MarineVRS: Marine Video Retrieval System with Explainability via Semantic Understanding
This addresses the problem of processing dense and repetitive marine video data for researchers and scientists, though it is incremental as it builds on existing methods with added explainability.
The authors tackled the challenge of video retrieval in marine environments by developing MarineVRS, a system that integrates visual and linguistic object representation for efficient search and includes an explainability module for object segmentation, achieving accurate and scalable analysis of underwater video data.

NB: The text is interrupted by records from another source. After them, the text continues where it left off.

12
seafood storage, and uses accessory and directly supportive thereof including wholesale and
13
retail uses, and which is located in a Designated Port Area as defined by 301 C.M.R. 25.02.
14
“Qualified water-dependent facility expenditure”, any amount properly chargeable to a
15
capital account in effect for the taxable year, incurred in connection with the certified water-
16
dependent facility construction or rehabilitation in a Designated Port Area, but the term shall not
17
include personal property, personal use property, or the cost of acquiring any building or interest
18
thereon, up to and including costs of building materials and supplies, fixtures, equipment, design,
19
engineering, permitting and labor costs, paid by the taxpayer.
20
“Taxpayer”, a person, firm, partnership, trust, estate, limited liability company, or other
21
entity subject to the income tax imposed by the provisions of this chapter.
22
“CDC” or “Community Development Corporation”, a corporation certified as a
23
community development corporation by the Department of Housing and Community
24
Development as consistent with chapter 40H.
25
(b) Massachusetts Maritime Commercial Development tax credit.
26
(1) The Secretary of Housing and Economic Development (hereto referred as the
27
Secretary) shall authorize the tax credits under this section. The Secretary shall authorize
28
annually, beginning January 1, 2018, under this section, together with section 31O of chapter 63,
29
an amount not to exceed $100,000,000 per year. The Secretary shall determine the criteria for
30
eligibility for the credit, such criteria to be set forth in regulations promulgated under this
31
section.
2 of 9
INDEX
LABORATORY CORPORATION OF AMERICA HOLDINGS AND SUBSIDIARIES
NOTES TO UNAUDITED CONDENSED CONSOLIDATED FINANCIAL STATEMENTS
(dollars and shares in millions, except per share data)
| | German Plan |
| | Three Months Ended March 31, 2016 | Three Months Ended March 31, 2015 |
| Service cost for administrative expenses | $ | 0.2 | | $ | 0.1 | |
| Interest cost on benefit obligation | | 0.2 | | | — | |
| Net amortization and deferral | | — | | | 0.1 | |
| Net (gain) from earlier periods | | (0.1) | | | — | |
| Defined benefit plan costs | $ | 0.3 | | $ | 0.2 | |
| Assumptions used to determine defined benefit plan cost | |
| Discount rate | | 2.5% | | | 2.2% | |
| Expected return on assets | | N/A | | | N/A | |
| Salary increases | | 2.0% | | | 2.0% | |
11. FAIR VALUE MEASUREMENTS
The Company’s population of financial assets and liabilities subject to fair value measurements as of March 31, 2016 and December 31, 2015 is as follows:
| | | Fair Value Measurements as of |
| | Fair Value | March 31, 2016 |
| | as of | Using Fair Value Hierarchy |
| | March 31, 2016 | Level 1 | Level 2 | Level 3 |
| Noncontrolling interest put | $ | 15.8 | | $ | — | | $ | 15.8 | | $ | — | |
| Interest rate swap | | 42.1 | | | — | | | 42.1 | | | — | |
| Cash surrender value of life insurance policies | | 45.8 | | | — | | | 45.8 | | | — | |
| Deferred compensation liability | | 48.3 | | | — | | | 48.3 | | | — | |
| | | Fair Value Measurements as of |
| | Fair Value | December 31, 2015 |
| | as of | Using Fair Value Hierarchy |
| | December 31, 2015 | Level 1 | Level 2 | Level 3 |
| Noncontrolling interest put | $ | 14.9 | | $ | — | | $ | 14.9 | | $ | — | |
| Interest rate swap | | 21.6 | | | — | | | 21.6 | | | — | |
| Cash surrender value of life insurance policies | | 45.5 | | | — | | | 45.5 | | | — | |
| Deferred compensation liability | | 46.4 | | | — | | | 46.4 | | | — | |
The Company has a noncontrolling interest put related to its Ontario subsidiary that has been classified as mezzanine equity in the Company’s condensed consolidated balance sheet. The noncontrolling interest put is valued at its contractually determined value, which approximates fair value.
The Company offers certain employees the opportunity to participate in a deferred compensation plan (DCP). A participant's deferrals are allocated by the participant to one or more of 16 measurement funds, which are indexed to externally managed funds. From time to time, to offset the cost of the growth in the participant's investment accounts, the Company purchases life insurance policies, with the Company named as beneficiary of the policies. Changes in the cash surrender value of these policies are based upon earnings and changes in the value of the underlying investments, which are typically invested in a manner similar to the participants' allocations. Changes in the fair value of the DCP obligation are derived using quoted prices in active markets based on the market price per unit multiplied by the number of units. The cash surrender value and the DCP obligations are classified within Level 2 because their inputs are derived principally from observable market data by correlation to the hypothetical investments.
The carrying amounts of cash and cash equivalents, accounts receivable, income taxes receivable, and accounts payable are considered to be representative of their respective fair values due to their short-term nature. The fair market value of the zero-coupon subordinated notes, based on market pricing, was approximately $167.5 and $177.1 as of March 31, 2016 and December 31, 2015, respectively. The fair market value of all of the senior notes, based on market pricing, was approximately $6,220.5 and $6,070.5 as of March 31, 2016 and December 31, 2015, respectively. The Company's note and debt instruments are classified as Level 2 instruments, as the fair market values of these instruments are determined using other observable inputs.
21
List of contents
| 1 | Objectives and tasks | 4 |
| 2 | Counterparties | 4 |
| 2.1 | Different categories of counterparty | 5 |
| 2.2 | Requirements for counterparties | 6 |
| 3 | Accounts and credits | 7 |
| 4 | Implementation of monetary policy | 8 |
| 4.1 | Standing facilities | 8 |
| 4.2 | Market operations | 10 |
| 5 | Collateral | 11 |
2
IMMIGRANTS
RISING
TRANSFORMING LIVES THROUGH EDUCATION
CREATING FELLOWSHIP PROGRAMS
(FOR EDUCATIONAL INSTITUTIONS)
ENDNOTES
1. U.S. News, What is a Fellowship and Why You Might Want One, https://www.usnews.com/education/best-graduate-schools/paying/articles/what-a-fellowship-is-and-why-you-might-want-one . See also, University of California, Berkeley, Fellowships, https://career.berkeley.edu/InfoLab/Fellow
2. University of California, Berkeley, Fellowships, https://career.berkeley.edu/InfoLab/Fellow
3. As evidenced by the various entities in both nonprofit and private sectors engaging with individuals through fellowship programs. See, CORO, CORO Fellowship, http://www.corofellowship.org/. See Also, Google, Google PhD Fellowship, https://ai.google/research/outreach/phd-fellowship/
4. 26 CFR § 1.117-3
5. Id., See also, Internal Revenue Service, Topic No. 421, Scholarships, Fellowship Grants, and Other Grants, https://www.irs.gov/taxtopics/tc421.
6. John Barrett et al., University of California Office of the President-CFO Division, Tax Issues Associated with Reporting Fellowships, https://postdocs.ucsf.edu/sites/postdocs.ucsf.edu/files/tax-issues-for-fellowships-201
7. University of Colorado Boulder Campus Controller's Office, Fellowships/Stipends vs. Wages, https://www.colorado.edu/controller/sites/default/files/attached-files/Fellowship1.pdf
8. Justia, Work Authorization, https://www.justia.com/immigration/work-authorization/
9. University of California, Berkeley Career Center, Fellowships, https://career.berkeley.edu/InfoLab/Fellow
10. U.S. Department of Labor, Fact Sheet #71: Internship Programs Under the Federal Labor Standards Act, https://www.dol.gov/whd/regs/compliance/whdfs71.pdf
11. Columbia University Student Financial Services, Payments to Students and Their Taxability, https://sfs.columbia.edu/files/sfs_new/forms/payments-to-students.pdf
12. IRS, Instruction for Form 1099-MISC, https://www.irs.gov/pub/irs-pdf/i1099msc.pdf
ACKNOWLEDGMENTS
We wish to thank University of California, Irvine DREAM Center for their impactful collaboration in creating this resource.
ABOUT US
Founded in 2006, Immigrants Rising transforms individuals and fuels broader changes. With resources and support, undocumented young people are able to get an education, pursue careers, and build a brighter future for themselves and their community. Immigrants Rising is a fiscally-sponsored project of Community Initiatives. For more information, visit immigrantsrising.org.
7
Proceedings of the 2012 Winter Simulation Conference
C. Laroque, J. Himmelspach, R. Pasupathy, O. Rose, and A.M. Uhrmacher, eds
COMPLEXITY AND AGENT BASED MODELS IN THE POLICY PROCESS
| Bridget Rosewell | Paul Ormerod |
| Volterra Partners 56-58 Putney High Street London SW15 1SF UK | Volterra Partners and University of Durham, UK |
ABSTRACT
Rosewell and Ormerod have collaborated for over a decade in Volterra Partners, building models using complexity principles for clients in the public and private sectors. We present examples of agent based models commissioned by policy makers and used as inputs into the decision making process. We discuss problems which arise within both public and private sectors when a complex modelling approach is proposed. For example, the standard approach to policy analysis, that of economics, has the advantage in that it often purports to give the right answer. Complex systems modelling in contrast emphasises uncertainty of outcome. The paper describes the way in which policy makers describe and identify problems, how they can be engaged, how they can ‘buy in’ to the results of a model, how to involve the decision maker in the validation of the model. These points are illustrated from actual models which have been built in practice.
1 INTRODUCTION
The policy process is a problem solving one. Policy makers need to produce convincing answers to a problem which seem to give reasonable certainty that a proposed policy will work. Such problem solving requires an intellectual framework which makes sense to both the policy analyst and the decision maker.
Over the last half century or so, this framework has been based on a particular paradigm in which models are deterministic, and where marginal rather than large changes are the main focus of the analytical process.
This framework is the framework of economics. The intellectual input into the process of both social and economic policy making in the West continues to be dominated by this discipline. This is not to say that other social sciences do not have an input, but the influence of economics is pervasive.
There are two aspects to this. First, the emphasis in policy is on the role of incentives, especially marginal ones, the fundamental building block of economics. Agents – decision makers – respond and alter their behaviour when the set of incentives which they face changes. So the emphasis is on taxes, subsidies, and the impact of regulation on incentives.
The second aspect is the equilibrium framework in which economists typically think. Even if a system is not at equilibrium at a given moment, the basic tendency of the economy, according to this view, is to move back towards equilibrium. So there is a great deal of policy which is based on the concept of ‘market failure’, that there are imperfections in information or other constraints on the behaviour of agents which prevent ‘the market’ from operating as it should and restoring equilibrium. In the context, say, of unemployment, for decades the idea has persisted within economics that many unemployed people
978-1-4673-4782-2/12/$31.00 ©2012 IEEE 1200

Building a video retrieval system that is robust and reliable, especially for the marine environment, is a challenging task due to several factors such as dealing with massive amounts of dense and repetitive data, occlusion, blurriness, low lighting conditions, and abstract queries. To address these challenges, we present MarineVRS, a novel and flexible video retrieval system designed explicitly for the marine domain. MarineVRS integrates state-of-the-art methods for visual and linguistic object representation to enable efficient and accurate search and analysis of vast volumes of underwater video data. In addition, unlike the conventional video retrieval system, which only permits users to index a collection of images or videos and search using a free-form natural language sentence, our retrieval system includes an additional Explainability module that outputs the segmentation masks of the objects that the input query referred to. This feature allows users to identify and isolate specific objects in the video footage, leading to more detailed analysis and understanding of their behavior and movements. Finally, with its adaptability, explainability, accuracy, and scalability, MarineVRS is a powerful tool for marine researchers and scientists to efficiently and accurately process vast amounts of data and gain deeper insights into the behavior and movements of marine species.